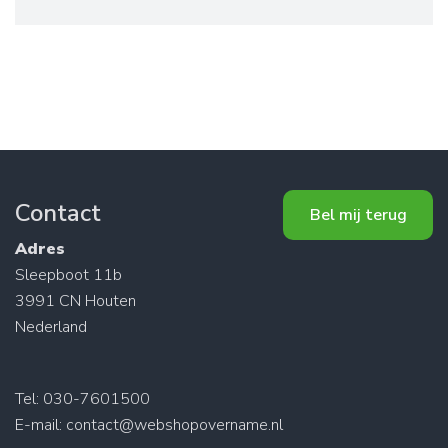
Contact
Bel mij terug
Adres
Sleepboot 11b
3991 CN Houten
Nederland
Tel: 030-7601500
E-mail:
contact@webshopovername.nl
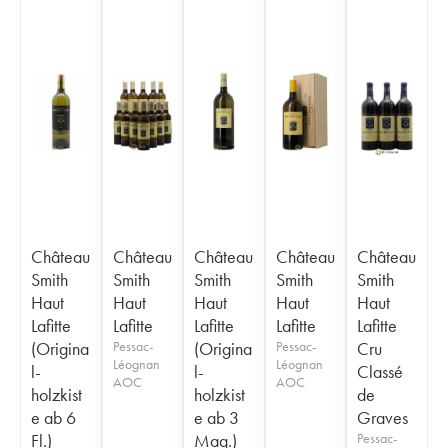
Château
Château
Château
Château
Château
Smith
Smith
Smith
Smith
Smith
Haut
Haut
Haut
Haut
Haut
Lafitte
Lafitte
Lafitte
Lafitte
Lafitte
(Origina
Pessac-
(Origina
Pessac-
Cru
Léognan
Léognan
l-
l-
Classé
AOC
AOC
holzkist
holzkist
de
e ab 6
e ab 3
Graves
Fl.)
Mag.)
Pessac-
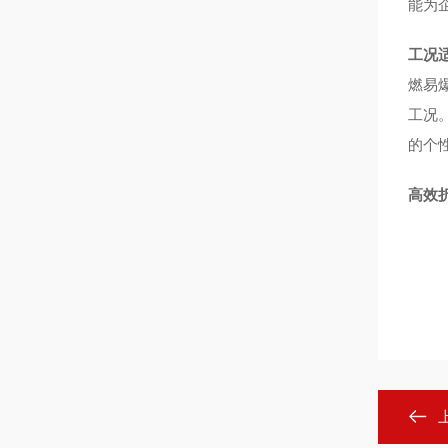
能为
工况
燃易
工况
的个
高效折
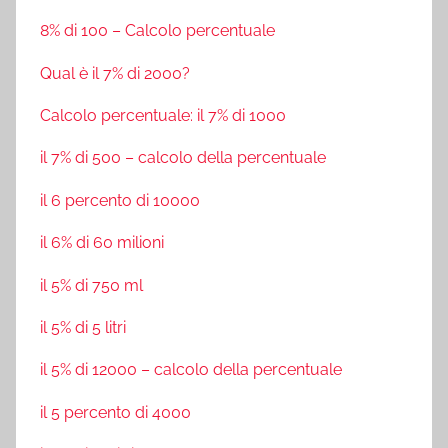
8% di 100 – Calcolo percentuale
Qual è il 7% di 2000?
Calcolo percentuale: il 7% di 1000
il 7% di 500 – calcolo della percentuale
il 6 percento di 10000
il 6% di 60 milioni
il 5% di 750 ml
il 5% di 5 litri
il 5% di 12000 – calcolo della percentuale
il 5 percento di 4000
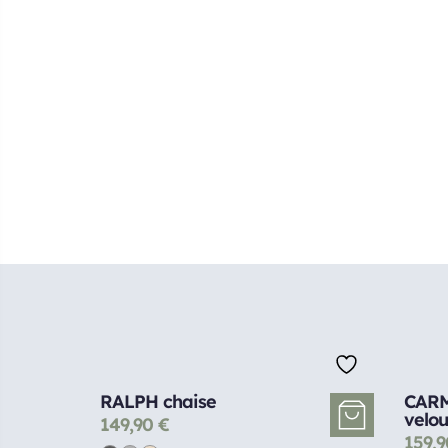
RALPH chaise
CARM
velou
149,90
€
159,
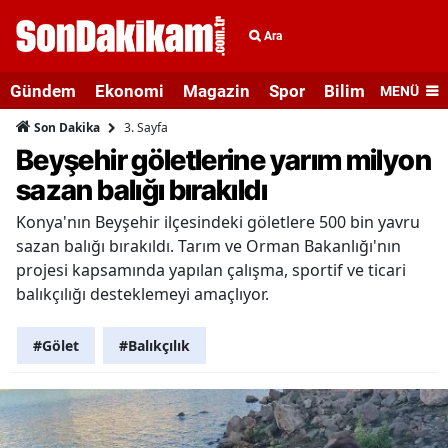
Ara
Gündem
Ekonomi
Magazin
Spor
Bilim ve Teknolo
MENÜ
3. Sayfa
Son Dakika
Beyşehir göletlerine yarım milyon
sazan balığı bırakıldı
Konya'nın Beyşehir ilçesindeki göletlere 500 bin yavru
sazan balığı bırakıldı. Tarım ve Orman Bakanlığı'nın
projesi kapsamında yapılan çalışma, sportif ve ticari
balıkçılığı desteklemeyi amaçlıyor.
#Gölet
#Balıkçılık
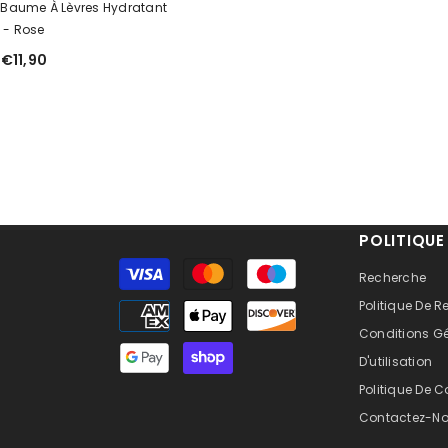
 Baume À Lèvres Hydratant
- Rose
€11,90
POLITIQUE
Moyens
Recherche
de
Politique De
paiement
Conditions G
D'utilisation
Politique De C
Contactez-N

========

YOUR GOAL -
Skipping all pictures, set the listing down exactly as written.

SOLVED PROBLEM -
Contact
Bel mij terug
Adres
Sleepboot 11b
3991 CN Houten
Nederland
Tel: 030-7601500
E-mail:
contact@webshopovername.nl
Château
Château
Château
Château
Château
Smith
Smith
Smith
Smith
Smith
Haut
Haut
Haut
Haut
Haut
Lafitte
Lafitte
Lafitte
Lafitte
Lafitte
(Origina
Pessac-
(Origina
Pessac-
Cru
Léognan
Léognan
l-
l-
Classé
AOC
AOC
holzkist
holzkist
de
e ab 6
e ab 3
Graves
Fl.)
Mag.)
Pessac-
能为
工况
燃易
工况
的个
高效折
8% di 100 – Calcolo percentuale
Qual è il 7% di 2000?
Calcolo percentuale: il 7% di 1000
il 7% di 500 – calcolo della percentuale
il 6 percento di 10000
il 6% di 60 milioni
il 5% di 750 ml
il 5% di 5 litri
il 5% di 12000 – calcolo della percentuale
il 5 percento di 4000
RALPH chaise
CARM
velou
149,90
€
159,
Ara
Gündem
Ekonomi
Magazin
Spor
Bilim ve Teknolo
MENÜ
3. Sayfa
Son Dakika
Beyşehir göletlerine yarım milyon
sazan balığı bırakıldı
Konya'nın Beyşehir ilçesindeki göletlere 500 bin yavru
sazan balığı bırakıldı. Tarım ve Orman Bakanlığı'nın
projesi kapsamında yapılan çalışma, sportif ve ticari
balıkçılığı desteklemeyi amaçlıyor.
#Gölet
#Balıkçılık
 Baume À Lèvres Hydratant
- Rose
€11,90
POLITIQUE
Moyens
Recherche
de
Politique De
paiement
Conditions G
D'utilisation
Politique De C
Contactez-N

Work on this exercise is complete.